Sou de um tempo que tínhamos dezesseis clubes trabalhando a base, além de muitas escolas, nos infantís, infanto juvenís, juvenís, aspirantes e adultos, sempre com ginásios cheios, onde em uma partida infanto juvenil, num sábado à tarde, podíamos ver técnicos dos adultos assistindo juntos a um sistema de dois armadores e três alas pivôs que eu já aplicava nos anos setenta no Fluminense, para depois do jogo irmos discutir a novidade numa rodada de cerveja, lá mesmo na Gávea, assim como ia quando possível assistir o Guilherme no Mackenzie dar aulas de defesa com seus juvenís, ou o Gleck no Fluminense se quiséssemos aprender como se contra atacava com eficiência, além de um Tude Sobrinho, Heleno Lima, Geraldo da Conceição (ainda hoje aos 90 anos ensinando em Brasília), Ary Vidal, Marcelo Cocada, Chocolate, Waldir Bocardo, Helinho, Valtinho, e muitos outros excelentes técnicos, cada um com seus sistemas de jogo, inéditos e criativos, e não essa pasteurização formatada e padronizada que nos impingem goela abaixo, numa mesmice endêmica e apavorante, e que se regala quando um argentino “inova” na defesa e no ataque, fatores que nos eram comuns num passado não tão distante assim, quando os hermanos jamais nos venciam em divisão alguma, e cujos últimos remanescentes foram afastados pelo absurdo corporativismo que nos implantaram. Nesse exato momento que escrevo o artigo vejo o técnico da seleção feminina ser excluído da partida com o Canada por reclamação da arbitragem, dando ao mesmo mais uma desculpa para a contundente derrota – “Foi a arbitragem”…

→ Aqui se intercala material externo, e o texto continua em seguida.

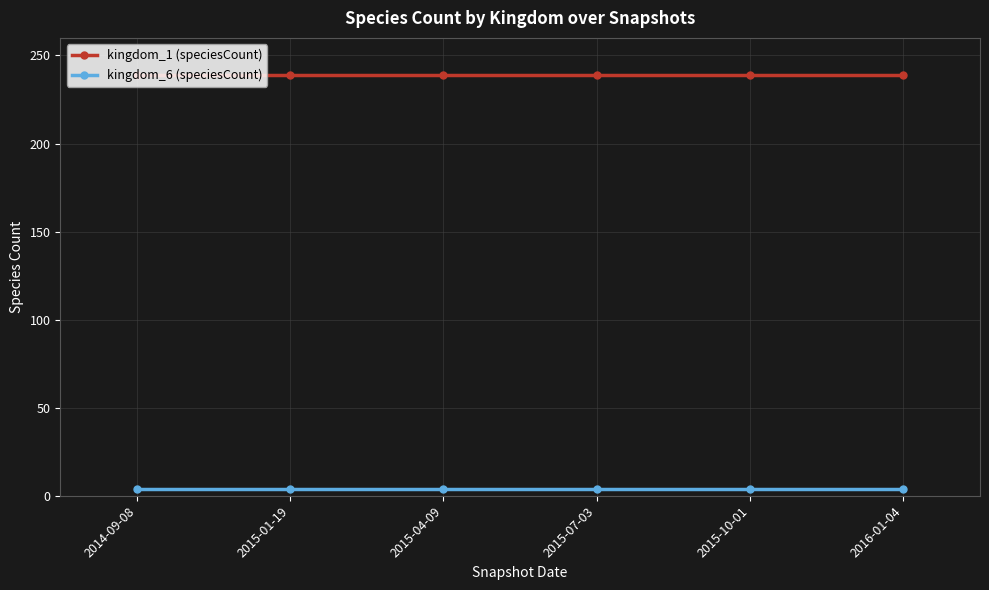

Rank the series by their average value, from lowest to highest.

kingdom_6 (speciesCount), kingdom_1 (speciesCount)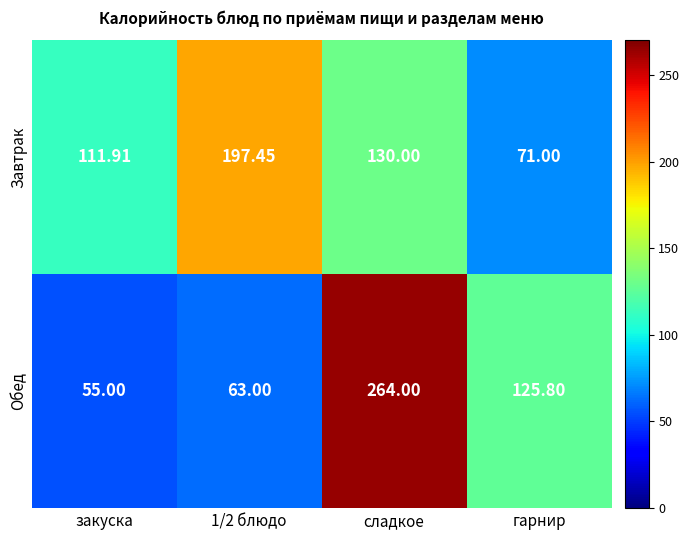

Where is Завтрак nearest to the value 134?

сладкое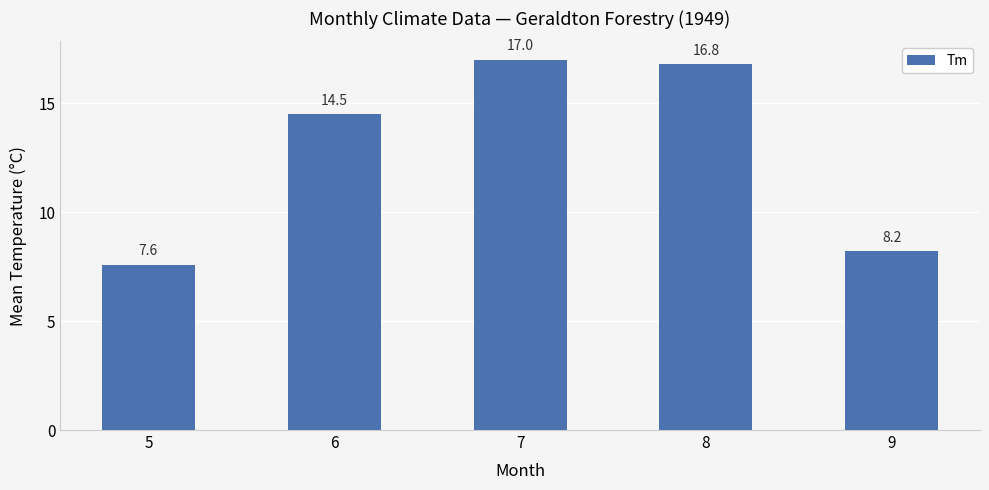

Reading left to right, extract all data points from this chart.

7.6	14.5	17.0	16.8	8.2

Enfim, ainda anseio ver o nosso torcedor ir aos jogos para apreciar seu produto final, o jogo, de boa qualidade técnica e tática, que é o que realmente deveria interessar, e sobrando tempo curtir o programão, regado a duvidosas promoções e dançarinas provocantes como as argentinas no jogo de hoje entre os hermanos e nossa seleção masculina pelo desafio internacional…

Com singeleza eu deixaria para comentar um dia em que o grande jogo se libertasse das amarras que o tolhem pela mediocridade institucionalizada, pelo corporativismo exacerbado, e pela negativa do novo, do insólito, do contraditório, na contra mão do que aí está, e bem sei, e muito, do que estou falando, mesmo…

Amém.

Fotos – Reproduções da TV. Clique nas mesmas para ampliá-las.

Em tempo, a seleção feminina tomou um passeio do Canada, e a masculina perdeu feio para a Argentina, desculpada pela mídia especializada por ser uma etapa da preparação para um pré olímpico, já estando classificado para as olimpíadas.